Leave out the pictures and repeat the data exactly.

[Images with localized body landmarks]
═══

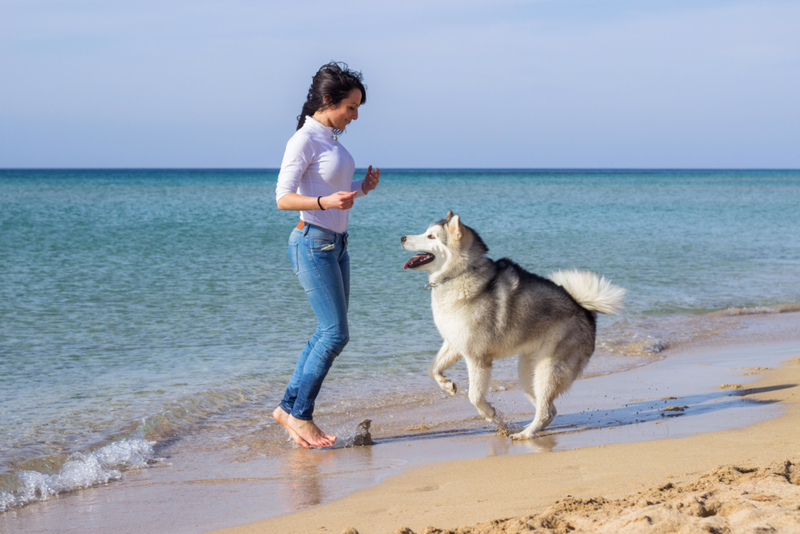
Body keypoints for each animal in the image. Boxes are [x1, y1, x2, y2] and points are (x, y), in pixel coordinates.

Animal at [400, 211, 624, 442]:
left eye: (431, 236)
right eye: (426, 232)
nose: (402, 238)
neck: (459, 274)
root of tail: (585, 311)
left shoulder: (478, 358)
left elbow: (474, 396)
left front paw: (489, 413)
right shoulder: (454, 344)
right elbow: (431, 368)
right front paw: (446, 384)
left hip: (547, 371)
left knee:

═══

Exercise response –
Body keypoints for each animal in the image. Boxes are [x1, y1, x2, y2] and points are (x, y), in pixel coordinates.

Animal at [400, 211, 624, 442]:
left eye: (431, 236)
right eye: (426, 232)
nose: (402, 238)
neck: (459, 274)
root of tail: (585, 311)
left shoulder: (478, 358)
left elbow: (474, 396)
left front paw: (489, 413)
right shoulder: (454, 344)
right elbow: (431, 368)
right front paw: (446, 384)
left hip: (547, 371)
left knee:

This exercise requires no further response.